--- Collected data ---

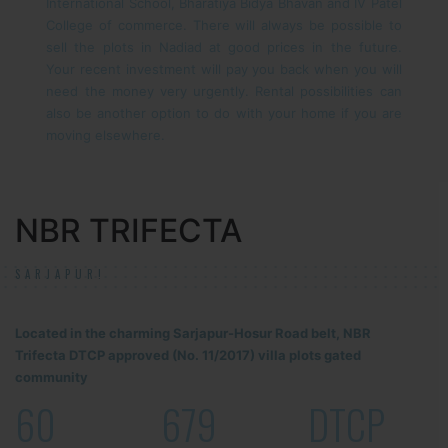
International School, Bharatiya Bidya Bhavan and IV Patel
College of commerce.
There will always be possible to
sell the plots in Nadiad at good prices in the future.
Your recent investment will pay you back when you will
need the money very urgently. Rental possibilities can
also be another option to do with your home if you are
moving elsewhere.
NBR TRIFECTA
SARJAPUR!
Located in the charming Sarjapur-Hosur Road belt, NBR
Trifecta DTCP approved (No. 11/2017) villa plots gated
community
60
679
DTCP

--- About this task ---
Rewrite the text from the entries with every "plots" replaced by "parcels" and nothing else altered. Omit the pictures from your answer.

--- Result ---
International School, Bharatiya Bidya Bhavan and IV Patel
College of commerce.
There will always be possible to
sell the parcels in Nadiad at good prices in the future.
Your recent investment will pay you back when you will
need the money very urgently. Rental possibilities can
also be another option to do with your home if you are
moving elsewhere.
NBR TRIFECTA
SARJAPUR!
Located in the charming Sarjapur-Hosur Road belt, NBR
Trifecta DTCP approved (No. 11/2017) villa parcels gated
community
60
679
DTCP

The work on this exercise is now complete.